#### WHAT YOU NEED TO DO:
In the listing below, rewrite the lines starting at the one containing "INFO@SERVISLAB724.COM" and ending at the one containing "del centravanti sta", changing every "calciatore" to "giocatore" and leaving everything else unchanged.

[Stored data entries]
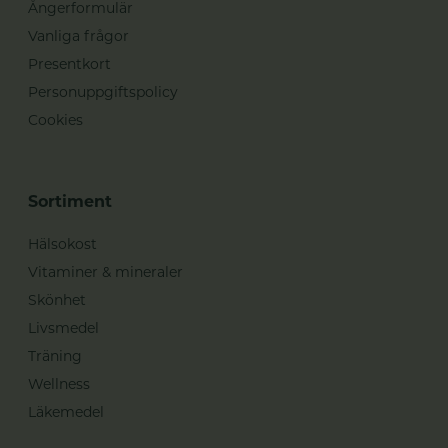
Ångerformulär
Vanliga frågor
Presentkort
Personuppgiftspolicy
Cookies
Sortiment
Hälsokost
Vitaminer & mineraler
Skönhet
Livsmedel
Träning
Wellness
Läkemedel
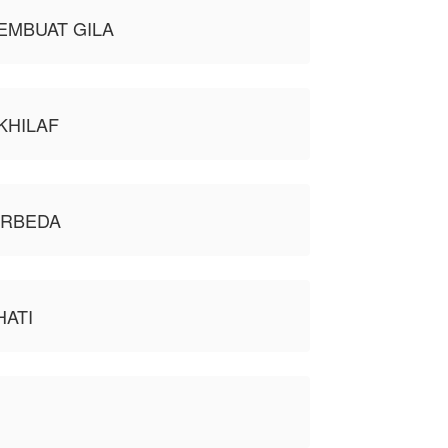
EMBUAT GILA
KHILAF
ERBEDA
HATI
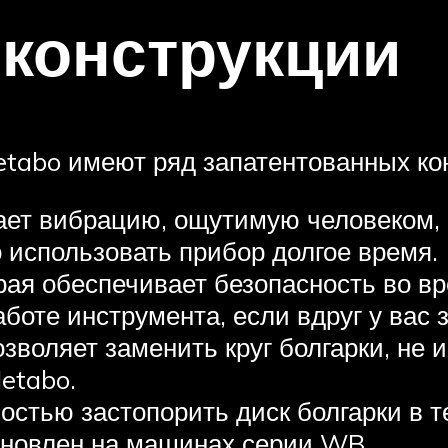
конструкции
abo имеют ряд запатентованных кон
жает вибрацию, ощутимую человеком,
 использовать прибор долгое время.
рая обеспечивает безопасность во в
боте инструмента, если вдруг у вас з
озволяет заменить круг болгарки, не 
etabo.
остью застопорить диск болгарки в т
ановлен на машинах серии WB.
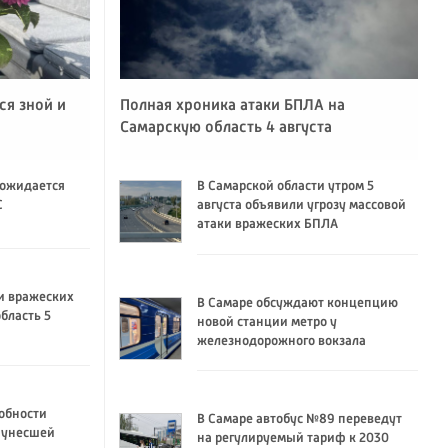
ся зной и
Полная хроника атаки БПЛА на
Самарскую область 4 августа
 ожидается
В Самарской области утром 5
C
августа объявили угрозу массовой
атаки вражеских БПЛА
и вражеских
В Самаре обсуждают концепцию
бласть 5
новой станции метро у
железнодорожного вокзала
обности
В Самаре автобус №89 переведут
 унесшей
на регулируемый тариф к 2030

---

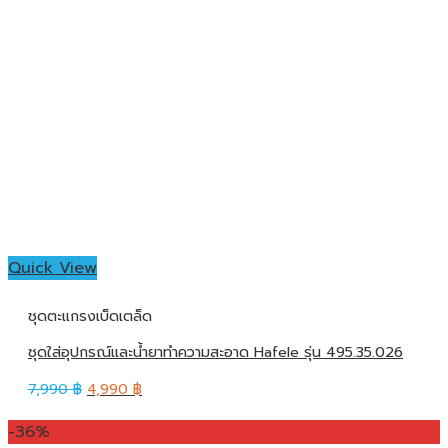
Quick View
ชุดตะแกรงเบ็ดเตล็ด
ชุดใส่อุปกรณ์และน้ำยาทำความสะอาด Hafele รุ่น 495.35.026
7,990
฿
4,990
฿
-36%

--

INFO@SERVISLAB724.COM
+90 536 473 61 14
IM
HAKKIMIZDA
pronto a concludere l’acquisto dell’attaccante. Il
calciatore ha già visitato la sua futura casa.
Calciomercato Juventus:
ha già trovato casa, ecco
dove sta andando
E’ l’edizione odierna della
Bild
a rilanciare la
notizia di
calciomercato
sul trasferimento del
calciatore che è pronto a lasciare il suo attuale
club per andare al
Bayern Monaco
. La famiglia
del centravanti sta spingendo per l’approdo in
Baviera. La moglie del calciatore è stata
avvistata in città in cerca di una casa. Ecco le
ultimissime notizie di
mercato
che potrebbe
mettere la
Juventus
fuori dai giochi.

#### RESPONSE TO THIS EXERCISE:
INFO@SERVISLAB724.COM
+90 536 473 61 14
IM
HAKKIMIZDA
pronto a concludere l’acquisto dell’attaccante. Il
giocatore ha già visitato la sua futura casa.
Calciomercato Juventus:
ha già trovato casa, ecco
dove sta andando
E’ l’edizione odierna della
Bild
a rilanciare la
notizia di
calciomercato
sul trasferimento del
giocatore che è pronto a lasciare il suo attuale
club per andare al
Bayern Monaco
. La famiglia
del centravanti sta spingendo per l’approdo in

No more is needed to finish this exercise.